● What is required:
Answer these from the correction text, one line each.
(a) Which references do the corrected results in Sect. 3.3 now agree with?
(b) What conditions on b, c and λ should be stated for Eq. (70)?
(c) Which parameter should be set to zero in Eq. (70)?

● Text passage:
----

The corrected results in Sect. 3.3 are now in agreement with Refs. [6, 7].

In Sect. 4, the conditions over the parameters b, c and $\lambda $ mentioned below Eq. (70) should read:“$b+3\lambda <0$ and $c+3\lambda >0$”. Additionally, the parameter t should be put to zero in Eq. (70). Then, the new conclusion are that the particular case where the Lagrangian in (24) reduces to GR in the absence of torsion cannot safely propagate the vector and pseudo-vector torsion modes simultaneously.

In Appendix D, the Eqs. (D.29), (D.30), (D.31), (D.32), (D.33), (D.34), (D.35), (D.36) and (D.37) should read

$$\begin{aligned} \widehat{R} =R-4\nabla _{\alpha }T^{\alpha }-\frac{8}{3}T_{\beta }T^{\beta }+\frac{1}{6}S_{\beta }S^{\beta }, \end{aligned}$$

(D.29)

$$\begin{aligned} \left. \widehat{R}^2 \right| _{g=\eta }&= 16\partial _{\alpha }T^{\alpha } \partial _{\beta }T^{\beta } +\frac{64}{3}\partial _{\alpha }T^{\alpha }T_{\beta }T^{\beta }\nonumber \\&\quad -\frac{8}{6}\partial _{\alpha }T^{\alpha }S_{\beta }S^{\beta } -\frac{8}{9}T_{\alpha }T^{\alpha }S_{\beta }S^{\beta }\nonumber \\&\quad +\frac{1}{36}S_{\alpha }S^{\alpha }S_{\beta }S^{\beta }+\frac{64}{9}T_{\alpha }T^{\alpha }T_{\beta }T^{\beta }, \end{aligned}$$

(D.30)

----

● Material shown:
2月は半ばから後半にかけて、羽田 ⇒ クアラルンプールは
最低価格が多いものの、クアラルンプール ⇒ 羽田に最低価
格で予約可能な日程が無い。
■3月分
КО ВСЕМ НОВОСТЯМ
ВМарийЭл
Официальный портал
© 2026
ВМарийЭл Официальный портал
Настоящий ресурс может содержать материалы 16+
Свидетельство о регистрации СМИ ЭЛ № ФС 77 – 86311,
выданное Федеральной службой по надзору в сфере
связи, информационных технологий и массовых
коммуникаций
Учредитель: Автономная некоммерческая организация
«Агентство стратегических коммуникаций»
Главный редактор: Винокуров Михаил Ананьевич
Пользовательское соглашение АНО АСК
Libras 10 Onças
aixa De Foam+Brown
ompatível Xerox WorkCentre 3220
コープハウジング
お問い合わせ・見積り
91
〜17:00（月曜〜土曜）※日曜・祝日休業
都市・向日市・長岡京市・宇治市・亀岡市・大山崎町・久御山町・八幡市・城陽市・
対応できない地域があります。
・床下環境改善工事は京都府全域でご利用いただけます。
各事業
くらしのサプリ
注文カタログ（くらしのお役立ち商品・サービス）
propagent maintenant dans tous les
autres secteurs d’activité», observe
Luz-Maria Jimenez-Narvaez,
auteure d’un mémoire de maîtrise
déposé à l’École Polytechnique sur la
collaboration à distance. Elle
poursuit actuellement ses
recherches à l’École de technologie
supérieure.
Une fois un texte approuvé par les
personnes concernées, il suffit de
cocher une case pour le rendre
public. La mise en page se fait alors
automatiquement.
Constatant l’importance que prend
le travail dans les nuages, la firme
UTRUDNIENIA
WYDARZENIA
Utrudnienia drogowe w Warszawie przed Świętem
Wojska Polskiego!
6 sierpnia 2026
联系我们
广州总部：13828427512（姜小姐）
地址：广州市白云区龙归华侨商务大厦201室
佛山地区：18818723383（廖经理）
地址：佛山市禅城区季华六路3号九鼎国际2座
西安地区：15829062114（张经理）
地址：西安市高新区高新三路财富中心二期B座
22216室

----

● Result of the task:
(a) Refs. [6, 7]
(b) b + 3λ < 0 and c + 3λ > 0
(c) The parameter t